Your assignment:
From the records that follow, give the number of lines that include the word "knee", with no further words.

Record extracts:
═══
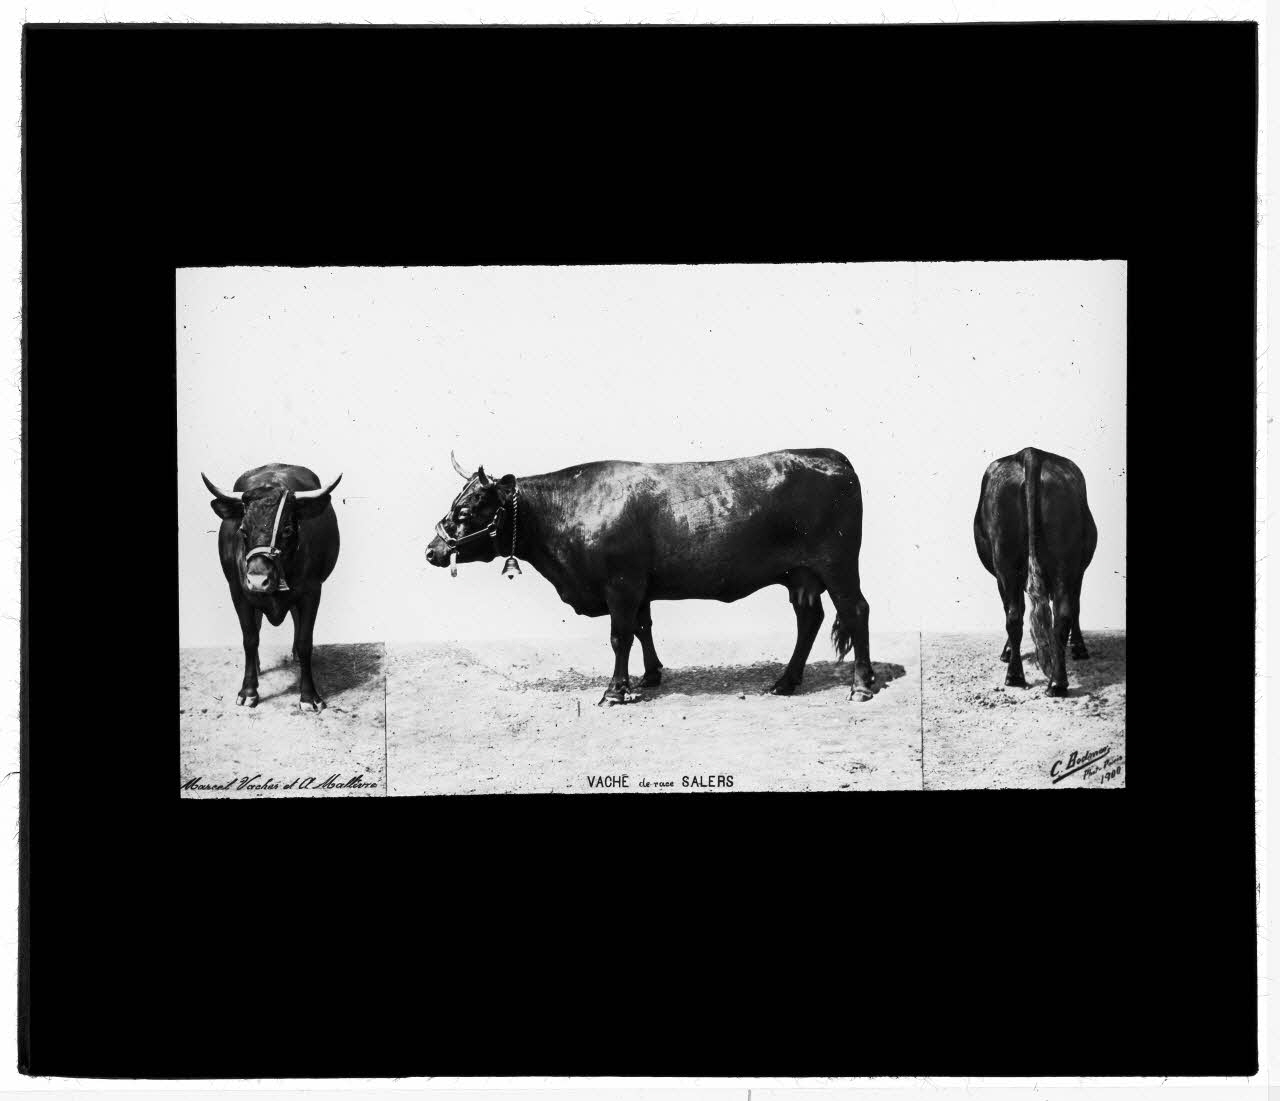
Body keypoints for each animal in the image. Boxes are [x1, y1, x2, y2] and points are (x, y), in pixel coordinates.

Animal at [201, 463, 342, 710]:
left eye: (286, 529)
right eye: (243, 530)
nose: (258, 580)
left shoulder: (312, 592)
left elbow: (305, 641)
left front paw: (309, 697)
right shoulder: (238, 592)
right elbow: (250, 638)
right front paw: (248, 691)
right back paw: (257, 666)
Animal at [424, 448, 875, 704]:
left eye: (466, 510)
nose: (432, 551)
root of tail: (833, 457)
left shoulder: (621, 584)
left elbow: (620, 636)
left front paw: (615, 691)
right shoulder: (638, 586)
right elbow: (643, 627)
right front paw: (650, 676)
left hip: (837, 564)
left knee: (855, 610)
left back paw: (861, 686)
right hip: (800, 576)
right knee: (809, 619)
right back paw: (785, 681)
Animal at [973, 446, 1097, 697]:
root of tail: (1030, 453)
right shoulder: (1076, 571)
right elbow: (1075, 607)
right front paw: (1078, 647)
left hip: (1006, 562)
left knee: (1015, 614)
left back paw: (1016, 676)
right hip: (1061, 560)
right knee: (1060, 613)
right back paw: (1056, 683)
═══
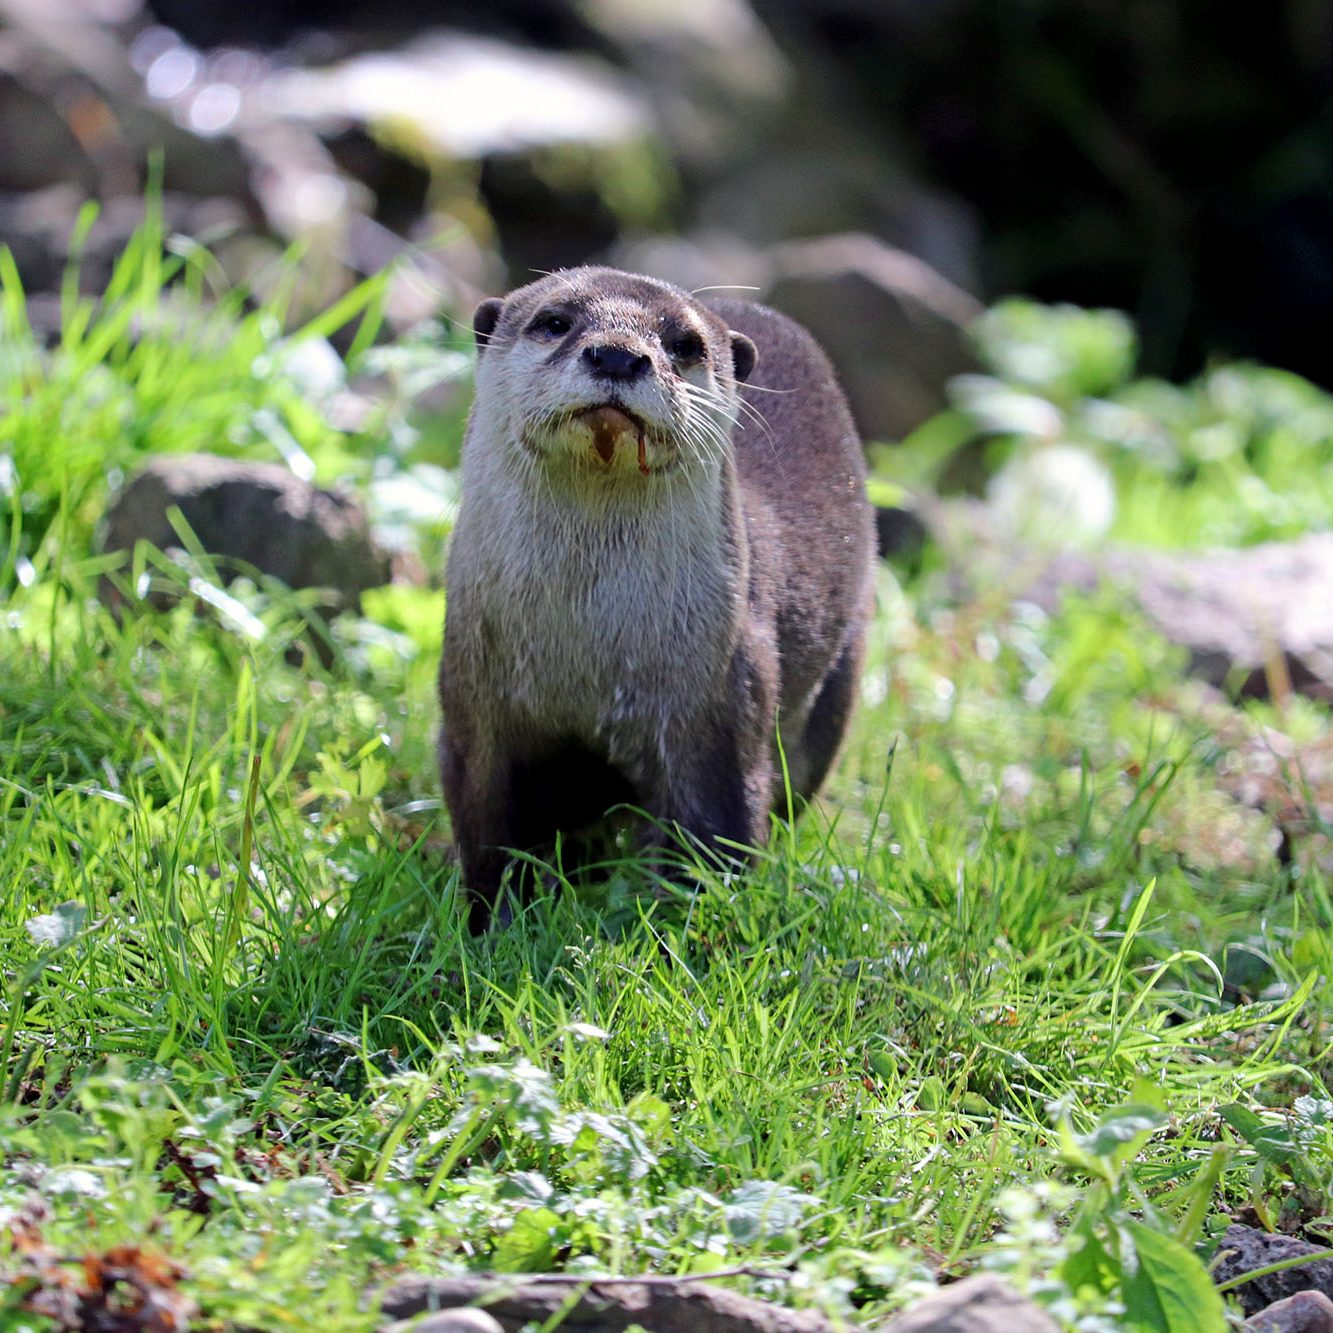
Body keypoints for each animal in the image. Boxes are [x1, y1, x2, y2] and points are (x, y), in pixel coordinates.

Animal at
═══
Result:
4